“Fuimos tiernos entre vosotros, como la nodriza que cuida con ternura a sus propios hijos. Tan grande es nuestro afecto por vosotros, que hubiéramos querido entregaros no sólo el evangelio de Dios, sino también nuestras propias vidas; porque habéis llegado a sernos muy queridos… Como el padre a sus hijos, exhortábamos y consolábamos a cada uno de vosotros, y os encargábamos que anduvieses como es digno de Dios, que os llamó a su reino y gloria” (1 Tes. 2:7, 8, 11, 12).
Lectura: 1 Tes. 2:3-12.
El apóstol, además de ser ejemplo de un verdadero misionero, es ejemplo de un auténtico pastor, y esta porción de las Escrituras lo ilustra claramente. Pablo, como ejemplo, no buscó una vida cómoda para sí mismo: “Tuvimos denuedo en nuestro Dios para anunciaros el Evangelio de Dios en medio de gran oposición” (2:2). No enseñó doctrina falsa, ni tuvo intenciones impuras, ni usó engaño para conseguir adeptos: “Nuestra exhortación no procedió de error ni de impureza, ni fue por engaño” (2:3). No predicó un evangelio atractivo y fácil de creer que no se correspondiese con el verdadero. No buscó la aprobación de los hombres, sino la de Dios: “Fuimos aprobados por Dios… no para agradar a los hombres” (2:5). No buscó la fama, ni una buena reputación para sí mismo, ni el éxito humano: “Ni buscamos gloria de los hombres” (2:6).

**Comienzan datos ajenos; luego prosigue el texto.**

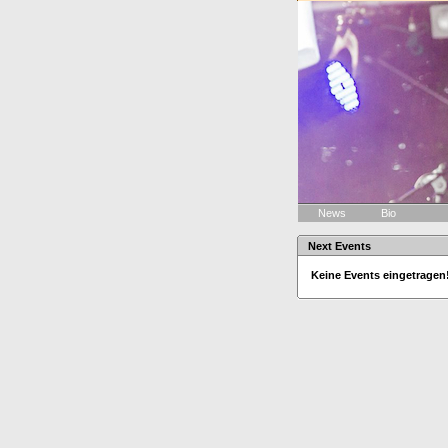
News
Bio
Next Events
Keine Events eingetragen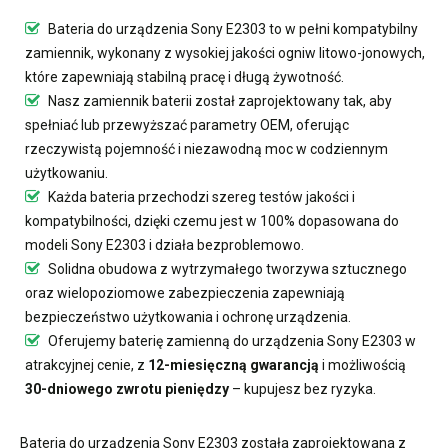
Bateria do urządzenia Sony E2303
to w pełni kompatybilny
zamiennik, wykonany z wysokiej jakości ogniw litowo-jonowych,
które zapewniają stabilną pracę i długą żywotność.
Nasz
zamiennik baterii
został zaprojektowany tak, aby
spełniać lub przewyższać parametry OEM, oferując
rzeczywistą pojemność i niezawodną moc w codziennym
użytkowaniu.
Każda bateria przechodzi szereg testów jakości i
kompatybilności, dzięki czemu jest w 100% dopasowana do
modeli Sony E2303 i działa bezproblemowo.
Solidna obudowa z wytrzymałego tworzywa sztucznego
oraz wielopoziomowe zabezpieczenia zapewniają
bezpieczeństwo użytkowania i ochronę urządzenia.
Oferujemy
baterię zamienną do urządzenia Sony E2303
w
atrakcyjnej cenie, z
12-miesięczną gwarancją
i możliwością
30-dniowego zwrotu pieniędzy
– kupujesz bez ryzyka.
Bateria do urządzenia Sony E2303
została zaprojektowana z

Los falsos pastores, en cambio, buscan su propia ventaja: fama, dinero, aceptación, realización, poder, popularidad, reconocimiento, prestigio y el control de los que están bajo su mando. Pablo no buscó dinero, sino que se mantuvo económicamente: “Porque os acordáis, hermanos, de nuestro trabajo y fatiga; cómo trabajando de noche y de día, para no ser gravosos a ninguno de vosotros, os predicamos el evangelio de Dios” (2:8). Los pastores que ganan mucho dinero de congregaciones pobres y luego lo gastan en lujos para sí mismos son falsos.

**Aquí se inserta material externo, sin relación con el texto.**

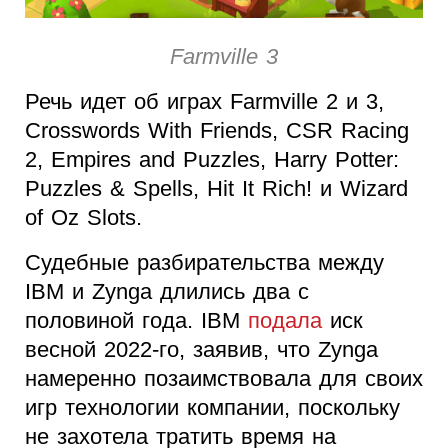
Farmville 3
Речь идет об играх Farmville 2 и 3,
Crosswords With Friends, CSR Racing
2, Empires and Puzzles, Harry Potter:
Puzzles & Spells, Hit It Rich! и Wizard
of Oz Slots.
Судебные разбирательства между
IBM и Zynga длились два с
половиной года. IBM
подала
иск
весной 2022-го, заявив, что Zynga
намеренно позаимствовала для своих
игр технологии компании, поскольку
не захотела тратить время на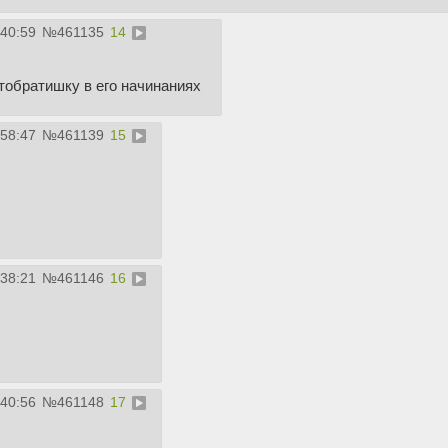
:40:59
№
461135
14
тобратишку в его начинаниях
:58:47
№
461139
15
:38:21
№
461146
16
:40:56
№
461148
17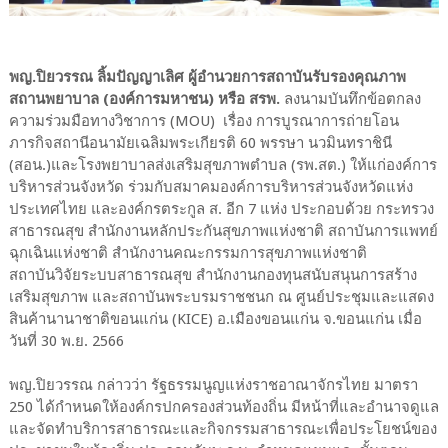
พญ.ปิยวรรณ ลิ้มปัญญาเลิศ ผู้อำนวยการสถาบันรับรองคุณภาพ
สถานพยาบาล (องค์การมหาชน) หรือ สรพ.
ลงนามบันทึกข้อตกลง
ความร่วมมือทางวิชาการ (MOU) เรื่อง การบูรณาการถ่ายโอน
ภารกิจสถานีอนามัยเฉลิมพระเกียรติ 60 พรรษา นวมินทราชินี
(สอน.)และโรงพยาบาลส่งเสริมสุขภาพตำบล (รพ.สต.) ให้แก่องค์การ
บริหารส่วนจังหวัด ร่วมกับสมาคมองค์การบริหารส่วนจังหวัดแห่ง
ประเทศไทย และองค์กรตระกูล ส. อีก 7 แห่ง ประกอบด้วย กระทรวง
สาธารณสุข สำนักงานหลักประกันสุขภาพแห่งชาติ สถาบันการแพทย์
ฉุกเฉินแห่งชาติ สำนักงานคณะกรรมการสุขภาพแห่งชาติ
สถาบันวิจัยระบบสาธารณสุข สำนักงานกองทุนสนับสนุนการสร้าง
เสริมสุขภาพ และสถาบันพระบรมราชชนก ณ ศูนย์ประชุมและแสดง
สินค้านานาชาติขอนแก่น (KICE) อ.เมืองขอนแก่น จ.ขอนแก่น เมื่อ
วันที่ 30 พ.ย. 2566
พญ.ปิยวรรณ กล่าวว่า รัฐธรรมนูญแห่งราชอาณาจักรไทย มาตรา
250 ได้กำหนดให้องค์กรปกครองส่วนท้องถิ่น มีหน้าที่และอำนาจดูแล
และจัดทำบริการสาธารณะและกิจกรรมสาธารณะเพื่อประโยชน์ของ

El hombre que no es un pastor de corazón como la Biblia enseña es uno que: no ama a su gente, los esclaviza a la ley o a las normas de la iglesia, no los ayuda a ser libres en Cristo, no los potencia, no descubre sus dones y los fomenta, no los ayuda a desarrollarse como personas maduras, intimida, descalifica, humilla, controla, amenaza, manipula, atemoriza e impone castigos severos. Los avergüenza públicamente, usa chantaje y los amenaza con ser expulsados de la congregación. Termina anulándolos para que hagan lo que él quiere.
Pablo era tanto madre como padre para los de la iglesia de Tesalónica. Los trataba con la ternura de una madre y los exhortaba y consolaba como un padre. Los amaba tanto que estaba dispuesto a entregar su vida por ellos. Los formaba en santidad de vida: “Os encargábamos que anduvieseis como es digno de Dios”. Y Pablo fue ejemplo de ello él mismo: “Vosotros sois testigos, y Dios también, de cuán santa, justa e irreprensiblemente nos comportamos con vosotros los creyentes” (2:10). Su enseñanza y su ejemplo coincidían. Mirando su vida todos podían saber cómo era el amor de Dios, cómo era la santidad de Dios, y cómo Dios quiere que sus hijos se comporten. Cuántas gracias tenemos que dar a Dios por el ejemplo del apóstol.